Start of Data supplied
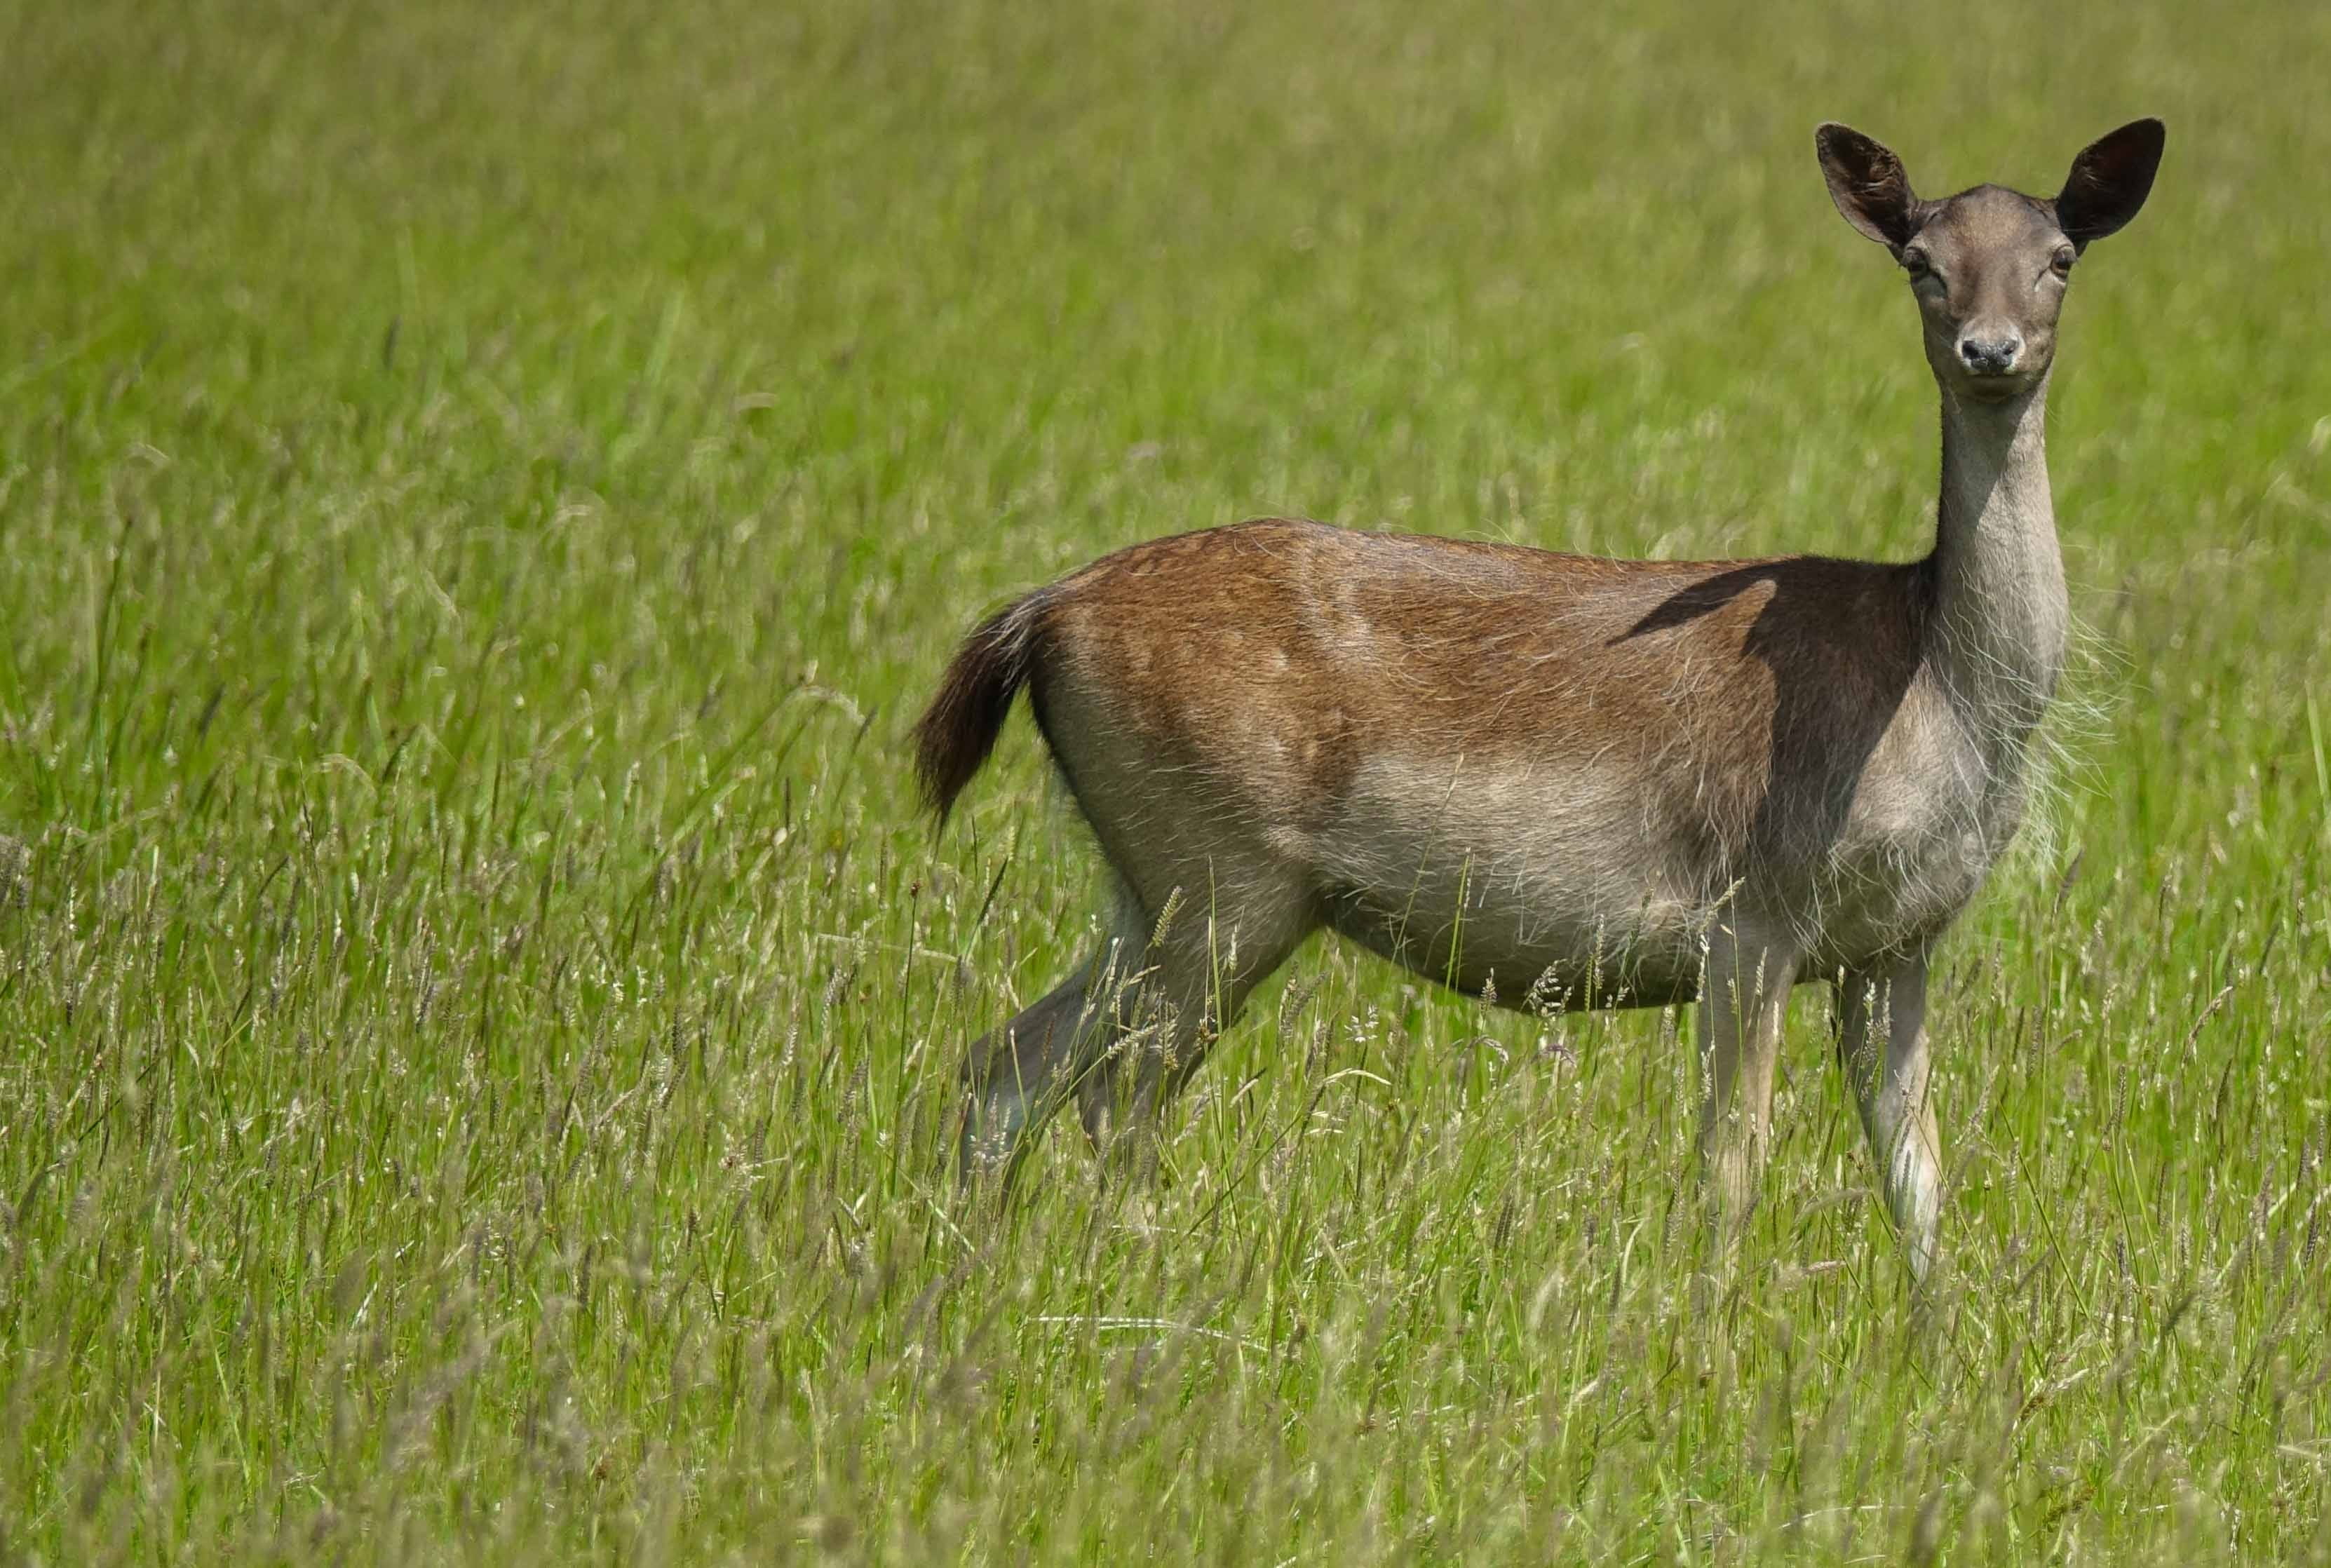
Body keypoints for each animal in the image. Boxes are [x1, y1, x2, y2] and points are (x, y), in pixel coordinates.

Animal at [913, 120, 2163, 1278]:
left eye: (2059, 256)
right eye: (1919, 258)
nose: (1990, 348)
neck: (1935, 700)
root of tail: (1039, 615)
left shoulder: (1898, 944)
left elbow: (1920, 1182)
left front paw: (1934, 1349)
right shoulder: (1750, 910)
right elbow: (1732, 1169)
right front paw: (1708, 1339)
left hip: (1147, 885)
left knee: (1006, 1065)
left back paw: (965, 1274)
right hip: (1223, 873)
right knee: (1113, 1094)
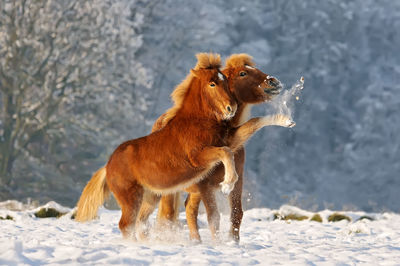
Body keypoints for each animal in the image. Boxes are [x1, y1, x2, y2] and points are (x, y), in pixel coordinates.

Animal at [76, 53, 241, 238]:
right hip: (131, 198)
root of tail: (107, 166)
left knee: (140, 222)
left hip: (150, 197)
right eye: (212, 83)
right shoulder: (198, 157)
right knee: (126, 224)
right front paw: (228, 184)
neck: (196, 123)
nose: (232, 107)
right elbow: (225, 152)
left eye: (225, 81)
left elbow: (230, 149)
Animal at [153, 53, 290, 241]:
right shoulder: (205, 185)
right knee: (167, 215)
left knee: (189, 210)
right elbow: (213, 217)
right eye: (242, 73)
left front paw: (233, 242)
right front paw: (218, 244)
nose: (274, 82)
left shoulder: (237, 182)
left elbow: (236, 214)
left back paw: (196, 242)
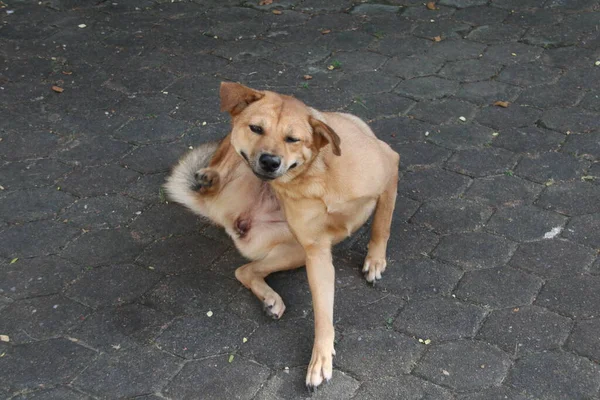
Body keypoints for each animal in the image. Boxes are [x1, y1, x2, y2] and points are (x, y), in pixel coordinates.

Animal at [220, 82, 398, 388]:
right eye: (256, 128)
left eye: (293, 139)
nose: (269, 161)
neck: (315, 176)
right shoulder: (316, 254)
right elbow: (322, 311)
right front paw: (321, 358)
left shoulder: (390, 166)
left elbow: (381, 224)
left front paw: (375, 260)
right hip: (295, 253)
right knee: (244, 270)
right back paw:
End of Data supplied
The task calls for every record to be transcribed exactly, with no images included.

Body keypoints for each animal in the image. Boxes are [x1, y1, x2, y2] and points are (x, y), in pixel coordinates.

Animal at [913, 120, 2163, 1278]:
left eye: (2059, 256)
right eye: (1919, 258)
nose: (1990, 348)
neck: (1935, 700)
root of tail: (1039, 615)
left shoulder: (1898, 944)
left elbow: (1920, 1182)
left front paw: (1934, 1349)
right shoulder: (1750, 910)
right elbow: (1732, 1169)
right front paw: (1708, 1339)
left hip: (1147, 885)
left knee: (1006, 1065)
left back paw: (965, 1274)
right hip: (1223, 873)
right knee: (1113, 1094)
Body keypoints for each animal in the image. Boxes are [x1, y1, x2, y2] and points are (x, y), in pixel coordinates.

Animal at [76, 53, 241, 238]:
right hip: (131, 198)
root of tail: (107, 166)
left knee: (140, 222)
left hip: (150, 197)
right eye: (212, 83)
right shoulder: (198, 157)
right knee: (126, 224)
right front paw: (228, 184)
neck: (196, 123)
nose: (232, 107)
right elbow: (225, 152)
left eye: (225, 81)
left elbow: (230, 149)
Animal at [153, 53, 290, 241]:
right shoulder: (205, 185)
right knee: (167, 215)
left knee: (189, 210)
right elbow: (213, 217)
right eye: (242, 73)
left front paw: (233, 242)
right front paw: (218, 244)
nose: (274, 82)
left shoulder: (237, 182)
left elbow: (236, 214)
left back paw: (196, 242)
Body keypoints for each animal in the image. Boxes are [x1, y1, x2, y2] and points are (x, y), in pixel coordinates.

Animal at [220, 82, 398, 388]:
right eye: (256, 128)
left eye: (293, 139)
nose: (269, 161)
neck: (315, 176)
right shoulder: (316, 254)
right elbow: (322, 311)
right front paw: (321, 358)
left shoulder: (390, 166)
left elbow: (381, 224)
left front paw: (375, 260)
right hip: (295, 253)
right knee: (244, 270)
right back paw:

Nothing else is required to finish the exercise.